**What you are asked to do**
Beginning with the line where "right elbow: (534, 164, -14)" appears, please restate each line of the records below word for word until the last one, inclusive, and nothing else.

Content starts

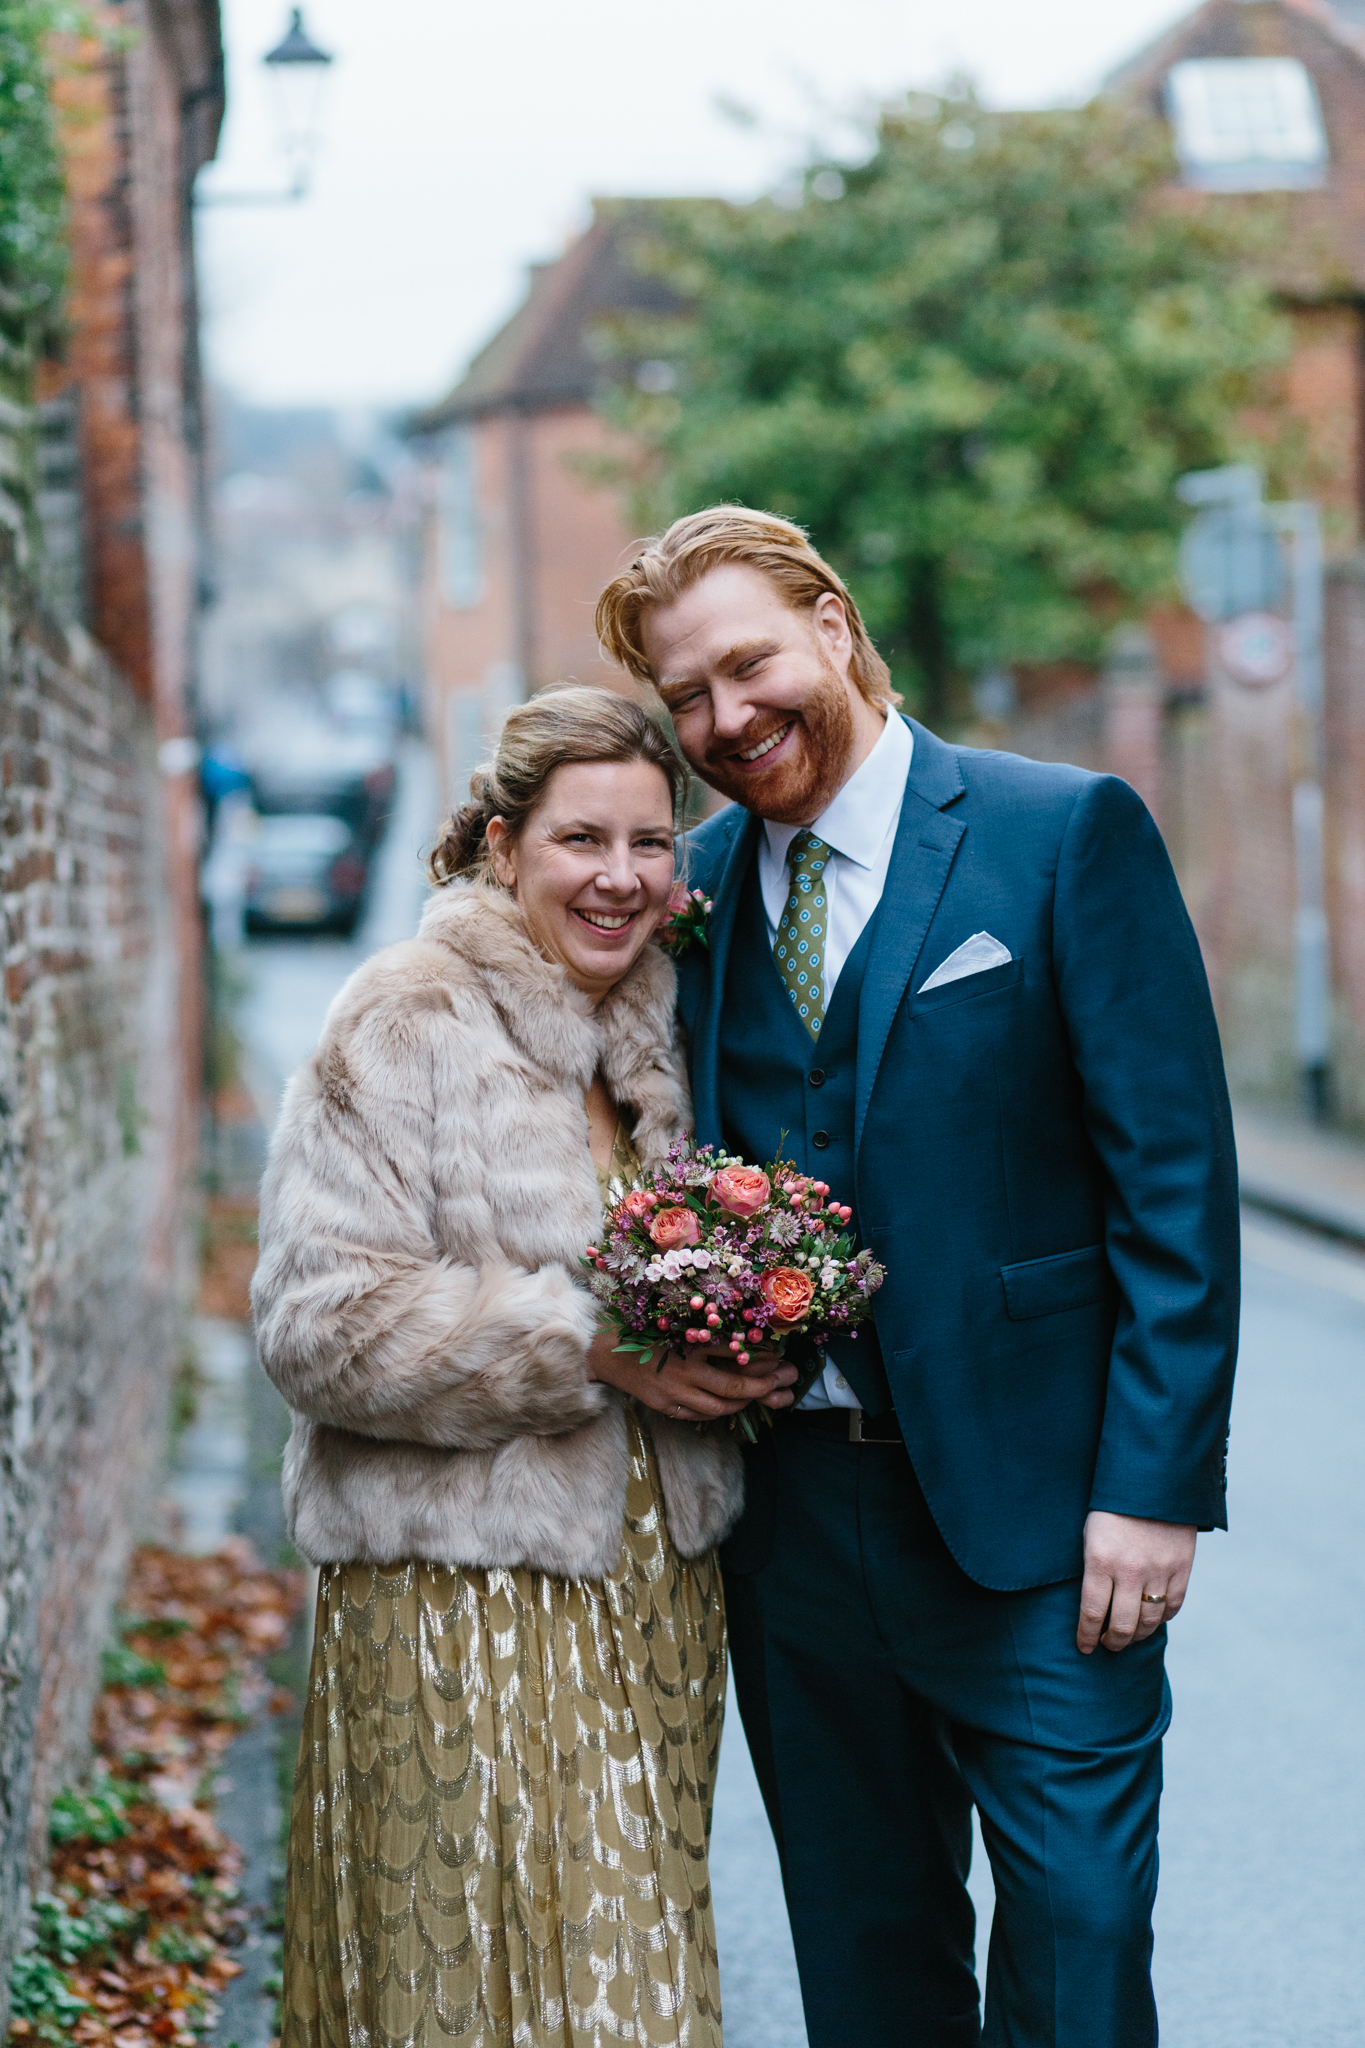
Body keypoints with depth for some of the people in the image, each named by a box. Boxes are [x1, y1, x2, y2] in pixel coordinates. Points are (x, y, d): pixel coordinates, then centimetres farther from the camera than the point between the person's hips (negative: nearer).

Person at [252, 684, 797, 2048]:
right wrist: (591, 1345, -19)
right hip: (466, 1601, -6)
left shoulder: (666, 1029, 11)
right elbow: (321, 1320, -16)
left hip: (656, 1587, 6)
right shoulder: (405, 1026, -10)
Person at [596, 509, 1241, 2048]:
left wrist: (1154, 1481, -14)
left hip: (1028, 1502, -4)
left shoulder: (1068, 834, -6)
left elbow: (1177, 1174, -9)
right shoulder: (700, 880, 9)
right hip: (791, 1502, 5)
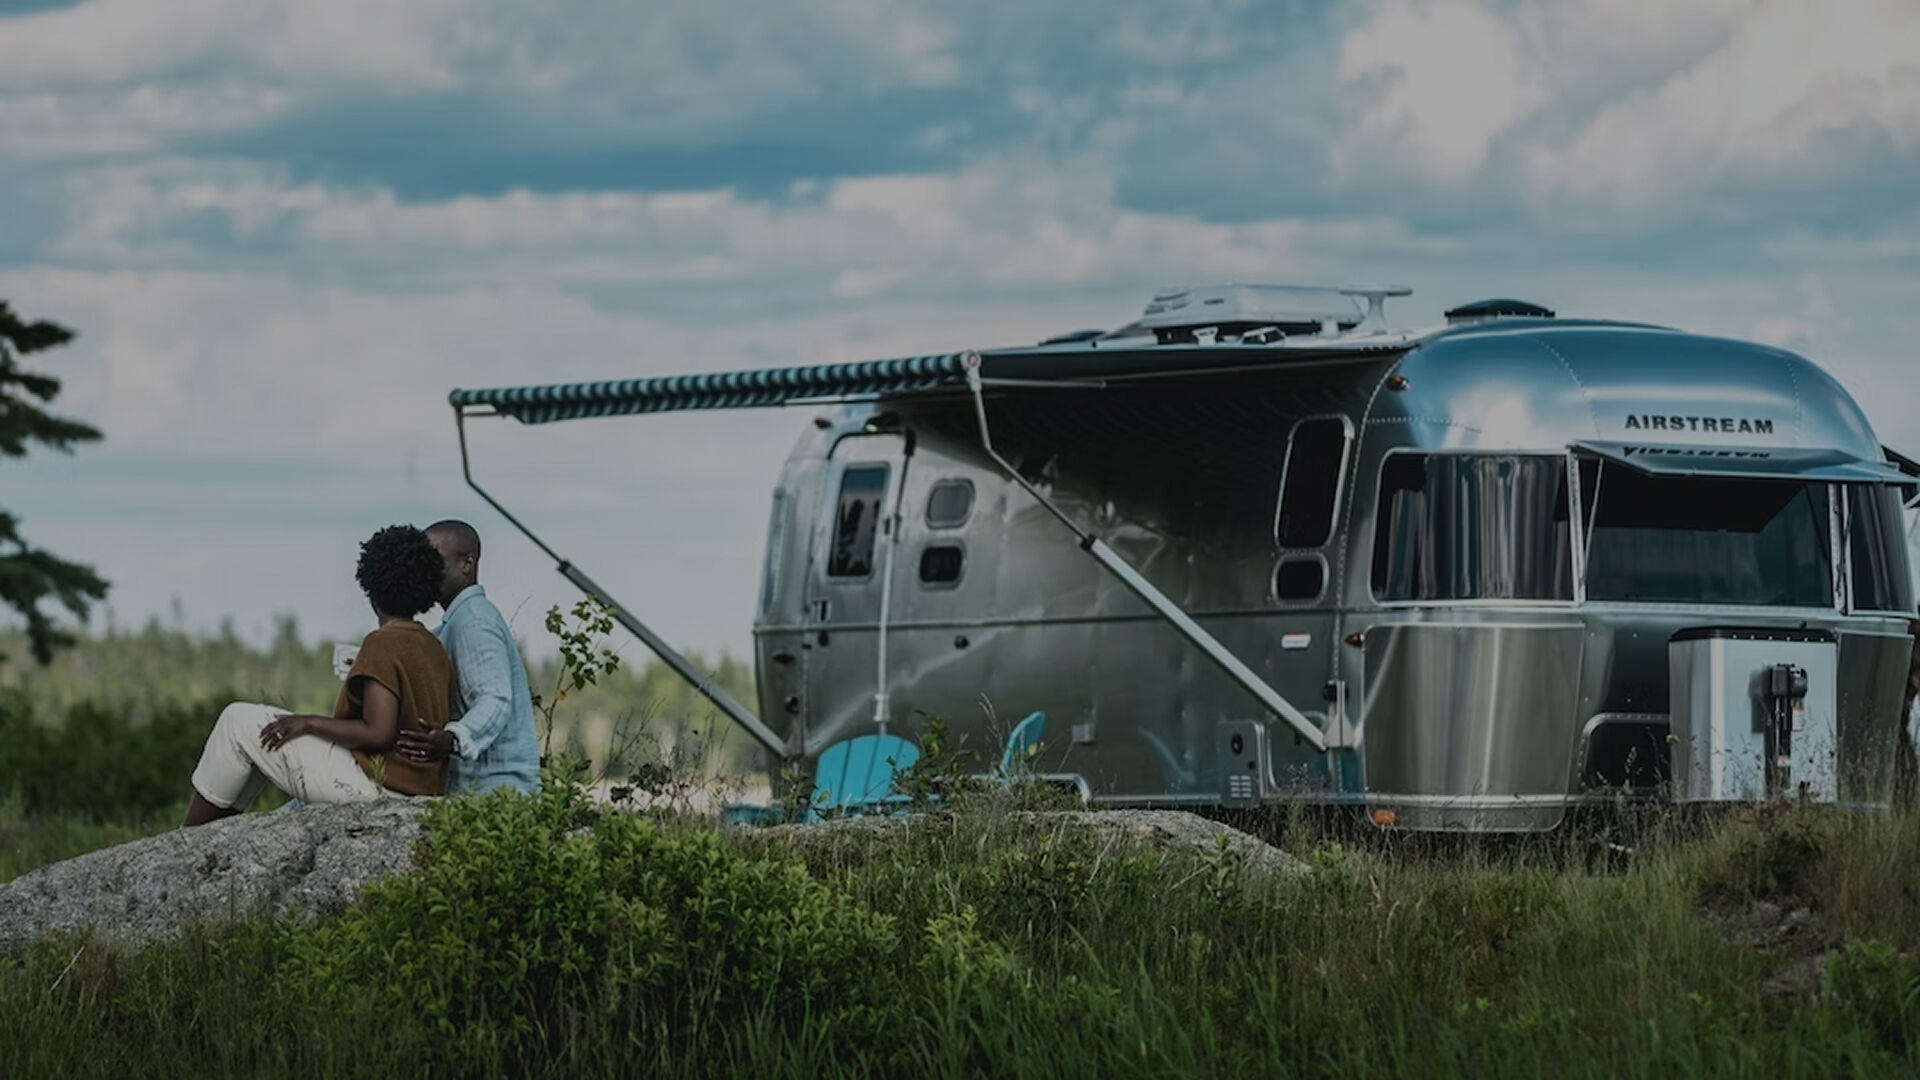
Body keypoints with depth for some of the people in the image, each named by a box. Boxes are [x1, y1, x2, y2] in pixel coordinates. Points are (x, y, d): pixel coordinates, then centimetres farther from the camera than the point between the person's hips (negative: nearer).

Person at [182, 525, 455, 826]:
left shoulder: (382, 644, -16)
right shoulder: (434, 649, 11)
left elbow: (378, 733, -23)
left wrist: (310, 722, -13)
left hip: (377, 784, -9)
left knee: (239, 721, 2)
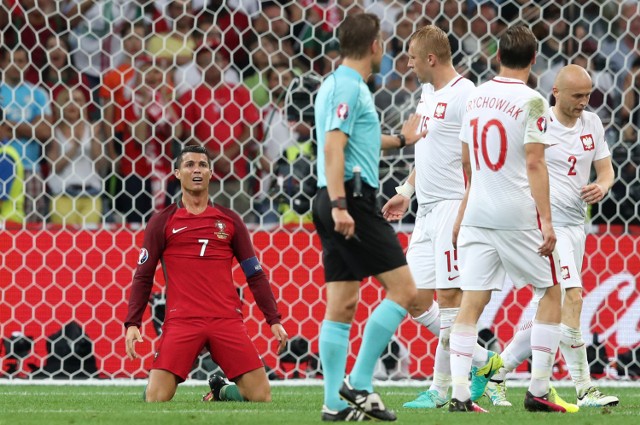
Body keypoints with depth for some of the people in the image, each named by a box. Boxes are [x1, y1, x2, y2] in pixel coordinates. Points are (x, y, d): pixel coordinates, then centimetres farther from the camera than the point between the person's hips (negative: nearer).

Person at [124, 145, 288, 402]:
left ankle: (222, 393, 22)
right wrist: (132, 324, -4)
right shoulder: (162, 222, 7)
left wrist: (274, 320, 6)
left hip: (227, 320, 2)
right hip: (181, 322, -2)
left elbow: (255, 275, 15)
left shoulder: (229, 221, 13)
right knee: (155, 400, -16)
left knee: (261, 397, -9)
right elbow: (143, 277, 7)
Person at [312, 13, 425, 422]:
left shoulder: (338, 85, 19)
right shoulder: (350, 88, -11)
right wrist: (339, 205, -28)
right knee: (403, 289, -8)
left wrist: (399, 139, 48)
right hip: (354, 200, -10)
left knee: (342, 304, 7)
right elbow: (332, 147, -21)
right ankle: (358, 384, -10)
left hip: (340, 204, 10)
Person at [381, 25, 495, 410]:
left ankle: (441, 388, -1)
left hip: (453, 206, -10)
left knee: (449, 295, -5)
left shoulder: (464, 95, -13)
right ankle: (481, 360, 17)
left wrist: (465, 212, -22)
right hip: (427, 210, 10)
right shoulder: (429, 94, 16)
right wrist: (407, 191, 24)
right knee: (417, 300, 7)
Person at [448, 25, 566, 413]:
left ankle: (460, 394, -7)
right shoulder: (531, 101, -9)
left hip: (476, 216, 5)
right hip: (519, 217, -5)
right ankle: (538, 391, 7)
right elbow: (534, 164, -14)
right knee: (552, 292, 10)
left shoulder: (477, 97, 9)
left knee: (472, 301, 2)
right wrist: (546, 221, -13)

Content ends

**Answer**
right elbow: (534, 164, -14)
right knee: (552, 292, 10)
left shoulder: (477, 97, 9)
left knee: (472, 301, 2)
right wrist: (546, 221, -13)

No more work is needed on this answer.